The Institute for Supply Management's Chicago Purchasing Manager's Index increased more than expected in June, hitting 61.1 from a reading of 56.6 in May.

In addition, markets cheered data from the U.S. Labor Department showing that the number of people applying for unemployment benefits dropped by 1,000 to 428,000 in the week ending June 25 -- less than median market expectations, traders here said.

Also adding support and sending the Nikkei to its highest closing level in two-months, with the index momentarily topping the 9,900 threshold, was increased optimism that Greece will avoid a massive default on its debt, following the passing of drastic austerity measures through Greece's parliament the previous day.

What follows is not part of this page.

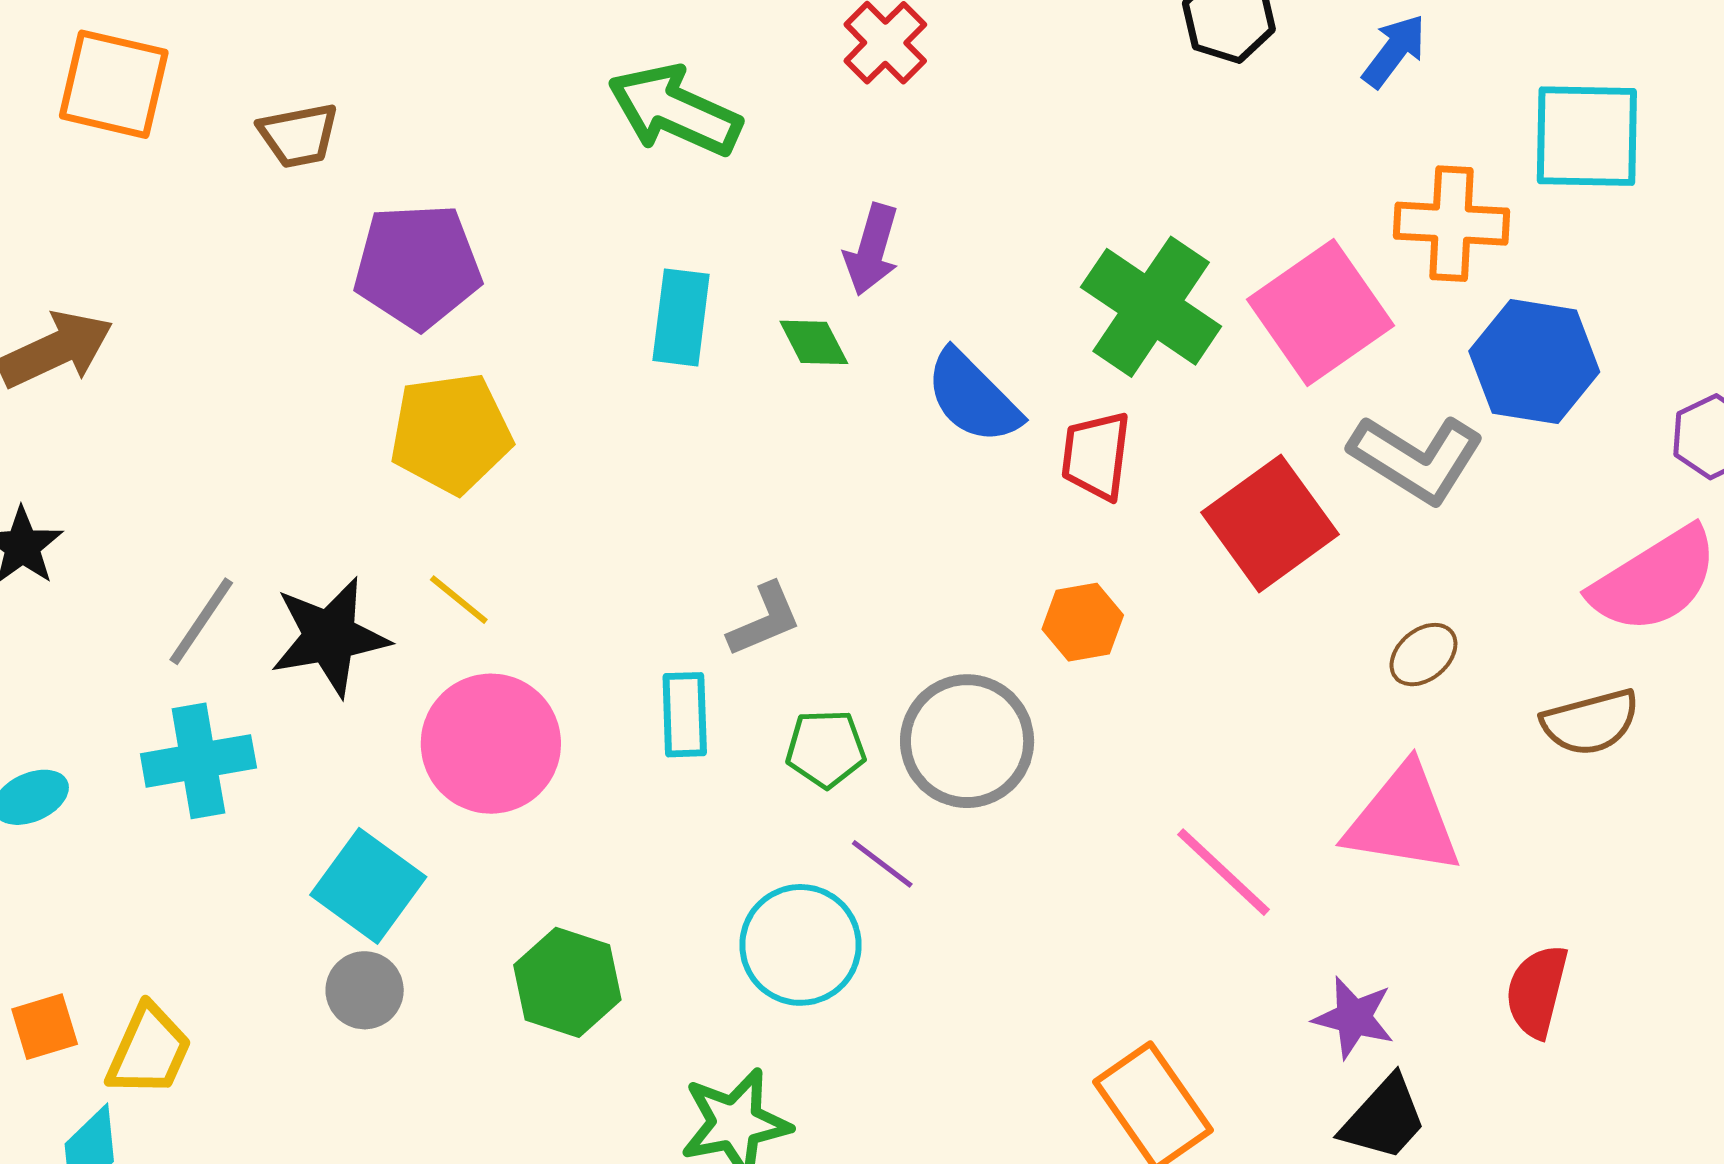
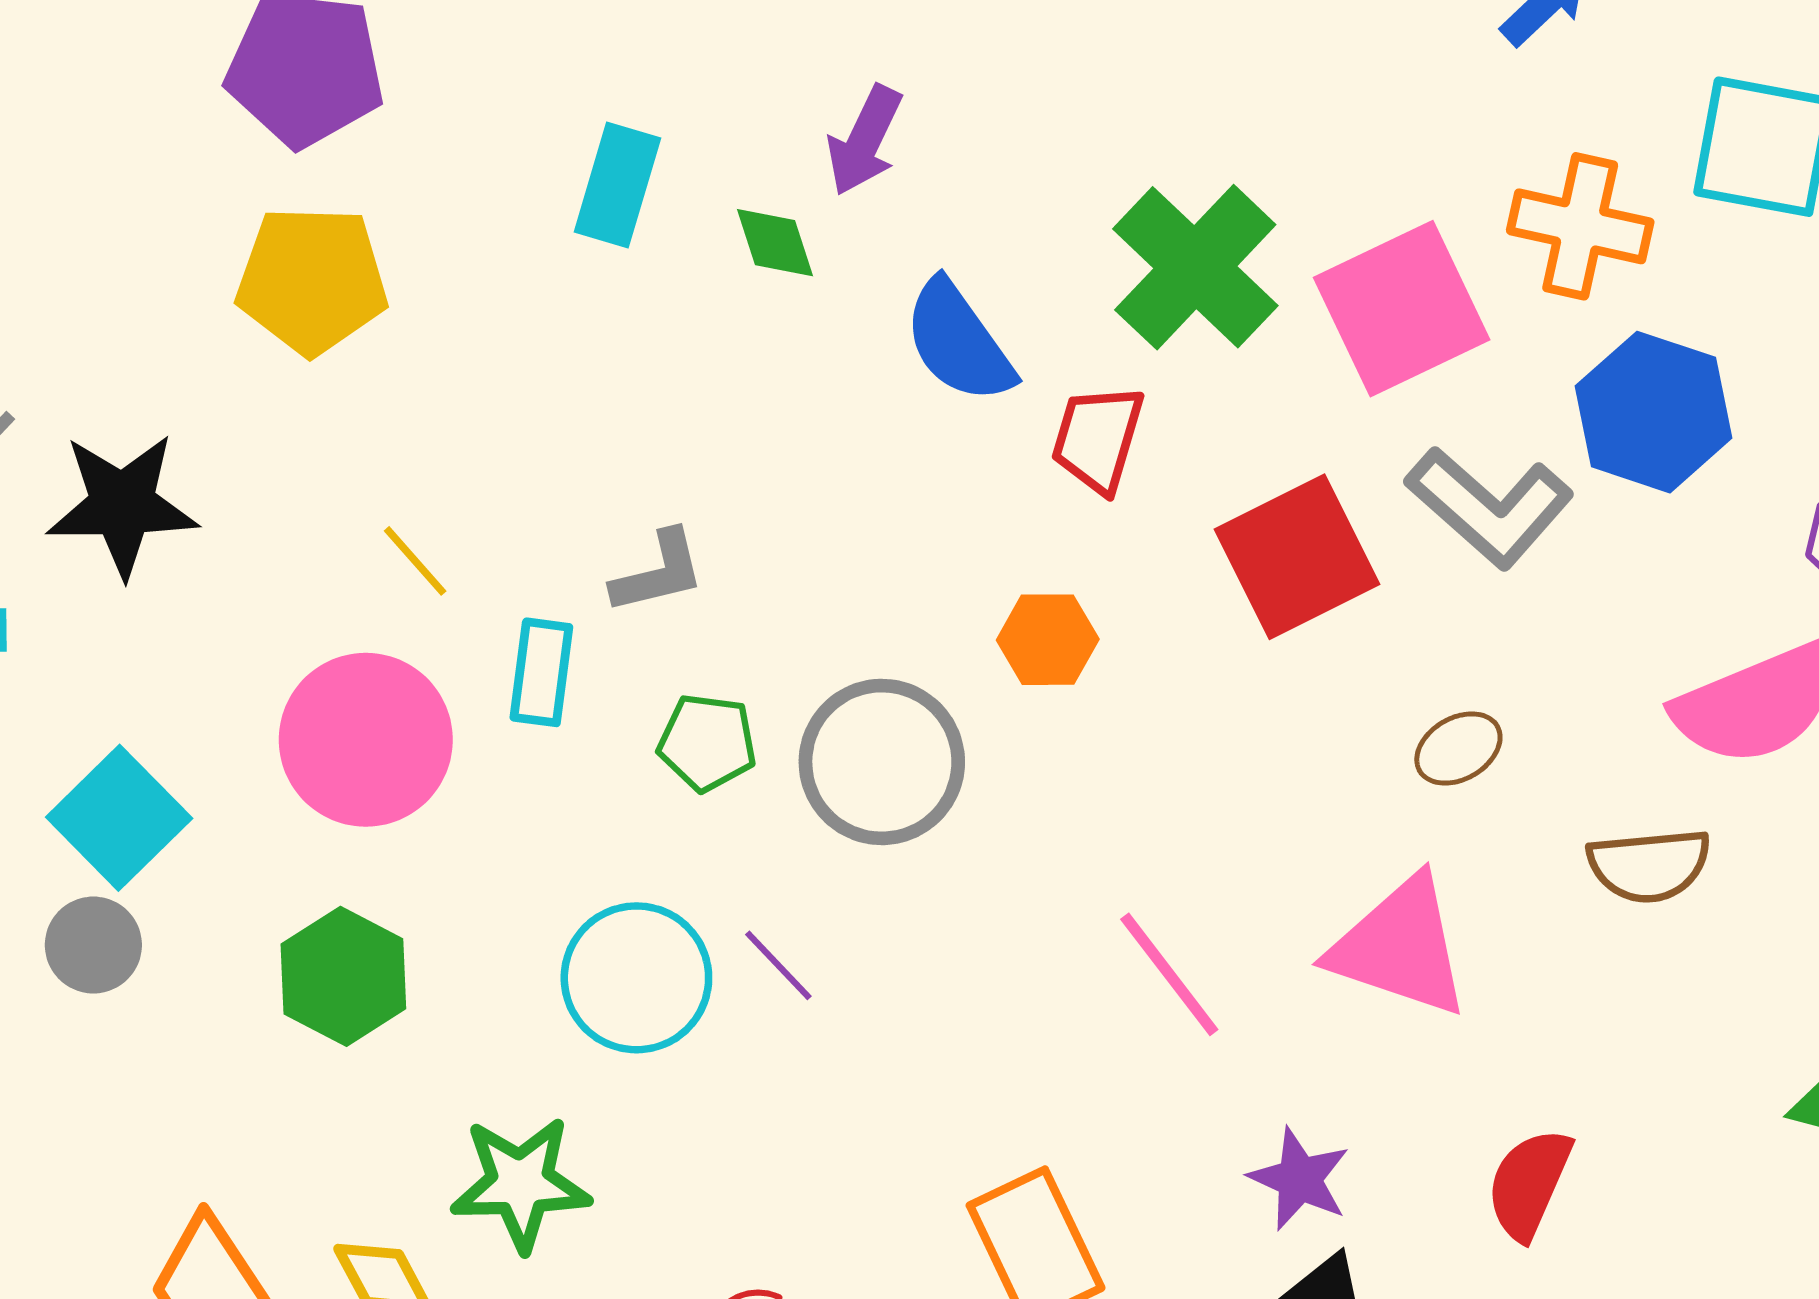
yellow line: (459, 600) -> (415, 561), moved
pink circle: (491, 744) -> (366, 740), moved
purple line: (882, 864) -> (778, 965), moved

"Investors are feeling more optimistic after Greece passed its austerity package," said Kiyoshi Ishigane, a senior strategist in Tokyo at Mitsubishi UFJ Asset Management Co.

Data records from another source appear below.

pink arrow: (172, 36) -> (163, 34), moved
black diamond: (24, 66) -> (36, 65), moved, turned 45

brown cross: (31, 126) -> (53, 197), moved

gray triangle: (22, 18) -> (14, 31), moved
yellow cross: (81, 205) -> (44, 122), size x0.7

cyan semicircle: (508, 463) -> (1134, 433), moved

"There's also less concern that the U.S. economy is in trouble. Manufacturing should stop falling as supply chains in Japan are recovering quickly."

The 225-issue Nikkei Stock Average gained 51.98 points from Thursday to 9,868.07, while the broader Topix index of all First Section issues on the Tokyo Stock Exchange rose 4.64 points, or 0. 55 percent, to close at 853.86.

With the yen depreciating to 117.21 against its European counterpart and dropping to 80.89 against the U.S. dollar, exporters finished the week on a high note as profits aren't diminished when repatriated and products and services are more competitive in international markets.

Added to this, a report by the Bank of Japan (BOJ) released before the morning session showed that big companies in both the manufacturing and non-manufacturing sectors plan to increase capital investment by 4.2 percent in fiscal 2011, accelerating away from a 0.4 percent projection proffered in the previous government survey.

In addition, the central bank's Tankan survey showed that large manufacturers expect conditions to improve over the next three months with the index for September seen at plus 2, slightly below median market expectations for a reading of plus 3.

Subsequently, large-cap firms like industrial robotics maker Fanuc climbed 3.1 percent to 14,110 yen and was the Nikkei's biggest gainer on Friday and the world's largest automaker Toyota Motor gained 1.1 percent to 3,335 yen.

Nissan Motor rose 1.0 percent to 850 yen and consumer electronics giant Sony Corp. closed up 0.5 percent, also elevated by the BOJ's Tankan survey outlook.

Tokyo Electric Power Co., also known as TEPCO, added 0.6 percent to 328 yen, boosted by the installation of a water circulation system to cool spent nuclear pools at its troubled Fukushima No. 1 power plant, central to an ongoing nuclear crisis in northeastern Japan.

Makers of gas appliances gained on the last trading day of the week, as the government kicked off its electricity conservation campaign and hence Rinnai climbed 1.6 percent to 5,890 yen and industry rival Noritz surged 6.4 percent to finish at 1,572 yen.

Trading volume on Friday dropped to 1.67 billion shares on the Tokyo Exchange's First Section, falling from Thursday's volume of 1.90 billion shares, with rising stocks beating falling ones by 884 to 615.